= 1944 Edmonton municipal election =

Municipal election in Alberta, Canada

The 1944 municipal election was held November 1, 1944 to elect a mayor and five aldermen to sit on Edmonton City Council and three trustees to sit on the public school board, while three trustees were acclaimed to the separate school board. This was the first election to be held on the first Wednesday of November rather than the second Wednesday, in order to avoid future conflicts with the Armistice Day holiday, as happened in 1936 and 1942.

There were ten aldermen on city council, but five of the positions were already filled: James McCrie Douglas (SS), Harry Ainlay (SS), Winslow Hamilton, Charles Gariepy, and Melvin Downey (SS) were all elected to two-year terms in 1943 and were still in office. Southside (SS) representation was guaranteed - two councillors had to come from the southside. This requirement was dropped in 1961.
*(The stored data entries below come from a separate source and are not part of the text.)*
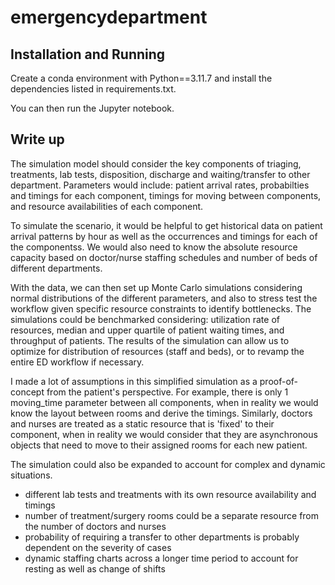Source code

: # emergencydepartment

## Installation and Running
Create a conda environment with Python==3.11.7 and install the dependencies listed in requirements.txt.

You can then run the Jupyter notebook.

## Write up
The simulation model should consider the key components of triaging, treatments, lab tests, disposition, discharge and waiting/transfer to other department.
Parameters would include: patient arrival rates, probabilties and timings for each component, timings for moving between components, and resource availabilities of each component.

To simulate the scenario, it would be helpful to get historical data on patient arrival patterns by hour as well as the occurrences and timings for each of the componentss. We would also need to know the absolute resource capacity based on doctor/nurse staffing schedules and number of beds of different departments.

With the data, we can then set up Monte Carlo simulations considering normal distributions of the different parameters, and also to stress test the workflow given specific resource constraints to identify bottlenecks. The simulations could be benchmarked considering: utilization rate of resources, median and upper quartile of patient waiting times, and throughput of patients. The results of the simulation can allow us to optimize for distribution of resources (staff and beds), or to revamp the entire ED workflow if necessary.

I made a lot of assumptions in this simplified simulation as a proof-of-concept from the patient's perspective. For example, there is only 1 moving_time parameter between all components, when in reality we would know the layout between rooms and derive the timings. Similarly, doctors and nurses are treated as a static resource that is 'fixed' to their component, when in reality we would consider that they are asynchronous objects that need to move to their assigned rooms for each new patient. 

The simulation could also be expanded to account for complex and dynamic situations.
- different lab tests and treatments with its own resource availability and timings
- number of treatment/surgery rooms could be a separate resource from the number of doctors and nurses
- probability of requiring a transfer to other departments is probably dependent on the severity of cases
- dynamic staffing charts across a longer time period to account for resting as well as change of shifts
There were seven trustees on the public school board, but four of the positions were already filled: Albert Ottewell (SS), Bertram Robertson, Frank Newson, and Roy Sutherland had been elected to two-year terms in 1943 and were still in office. The same was true of the separate board, where William Wilde (SS), Joseph Gallant, Thomas Malone, and J O Pilon were continuing.

==Voter turnout==

There were 9,948 ballots cast out of 61,033 eligible voters, for a voter turnout of 16.4%.

==Results==

- bold or indicates elected
- italics indicate incumbent
- "SS", where data is available, indicates representative for Edmonton's South Side, with a minimum South Side representation instituted after the city of Strathcona, south of the North Saskatchewan River, amalgamated into Edmonton on February 1, 1912.

===Mayor===

| Party |  | Candidate | Votes | % |
|---|---|---|---|---|
|  | Independent | John Wesley Fry | 7,017 | 71.12% |
|  | Independent | Rice Sheppard | 2,850 | 28.88% |

===Aldermen===

| Party |  | Candidate | Votes |  | Elected |
|  | Citizens' Committee | Sidney Bowcott | 6,597 |  | Green tick |
|  | Citizens' Committee | Athelstan Bissett | 6,317 | SS | Green tick |
|  | Citizens' Committee | Sidney Parsons | 6,094 |  | Green tick |
|  | Citizens' Committee | James Ogilvie | 5,916 |  | Green tick |
|  | Citizens' Committee | Frederick John Mitchell | 5,532 |  | Green tick |
|  | Independent | Gwendolen Clarke | 3,420 |
|  | Co-operative Commonwealth Federation | Margaret Thompson | 2,311 |
|  | Co-operative Commonwealth Federation | Edith Rogers | 2,298 |
|  | Co-operative Commonwealth Federation | Alfred Gregory | 2,273 |
|  | Co-operative Commonwealth Federation | Howard Smith | 2,015 |
|  | Co-operative Commonwealth Federation | Robert Haskins | 1,944 |
|  | Independent | Jan Lakeman | 1,585 |

===Public school trustees===

| Party |  | Candidate | Votes |  | Elected |
|  | Citizens' Committee | Izena Ross | 5,593 |  | Green tick |
|  | Citizens' Committee | George Cormie | 5,255 |  | Green tick |
|  | Citizens' Committee | Alex Gemeroy | 5,143 |  | Green tick |
|  | Co-operative Commonwealth Federation | Mary Butterworth | 3,371 | SS |
|  | Co-operative Commonwealth Federation | William Thornton | 2,994 |
|  | Co-operative Commonwealth Federation | Archibald Richardson | 2,888 |

===Separate (Catholic) school trustees===

Adrian Crowe (SS), Francis Killeen, and James O'Hara were acclaimed.